The owners of my company, a married couple, went way out on a limb and risked everything to open their first location. Lucky for them it was a success and they were able to open a few more locations. At one time there were five locations now there are three. More often than not a new restaurant will fail.

Now those $700 a week waiters will be lucky to make $450 a week, and the individual mandate will force them to buy insurance that they would have been able to afford before obamacare, but now will struggle to pay for.

You pay the same number of people, but they work less, and, i'd wager, work for less as well.

@arora: yes, there's a solution! Make the workers work in the same or worse conditions than they get in china and then the jobs will come flying back!
 
@arora: yes, there's a solution! Make the workers work in the same or worse conditions than they get in china and then the jobs will come flying back!

Who recommended that? lol

Anyway...

The plite of the small business owner in the U.S. is something I know about.

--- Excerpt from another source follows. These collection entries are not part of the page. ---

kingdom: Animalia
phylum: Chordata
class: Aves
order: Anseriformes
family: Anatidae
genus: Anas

They get hammered in two ways; laws written by special interest groups that make it hard to compete with the big boys, and laws written by the wealth redistribution folks. Both equally devistating but in the end, the poor or bottom end of the society ends up loosing the most.
 
Now those $700 a week waiters will be lucky to make $450 a week, and the individual mandate will force them to buy insurance that they would have been able to afford before obamacare, but now will struggle to pay for.

I'm guessing the $700 per week is mainly down to the tips they get gained from working the longer hours?

If so, here's a solution;

Get together with your main competitors (who are also cutting hours) down the street and simply share employees. 20 hours at your gaff and 20 hours at theirs. The result will be the waiters get to work their normal hours, thus don't lose out, and both companies weasel their way out of their obligation, thus saving money.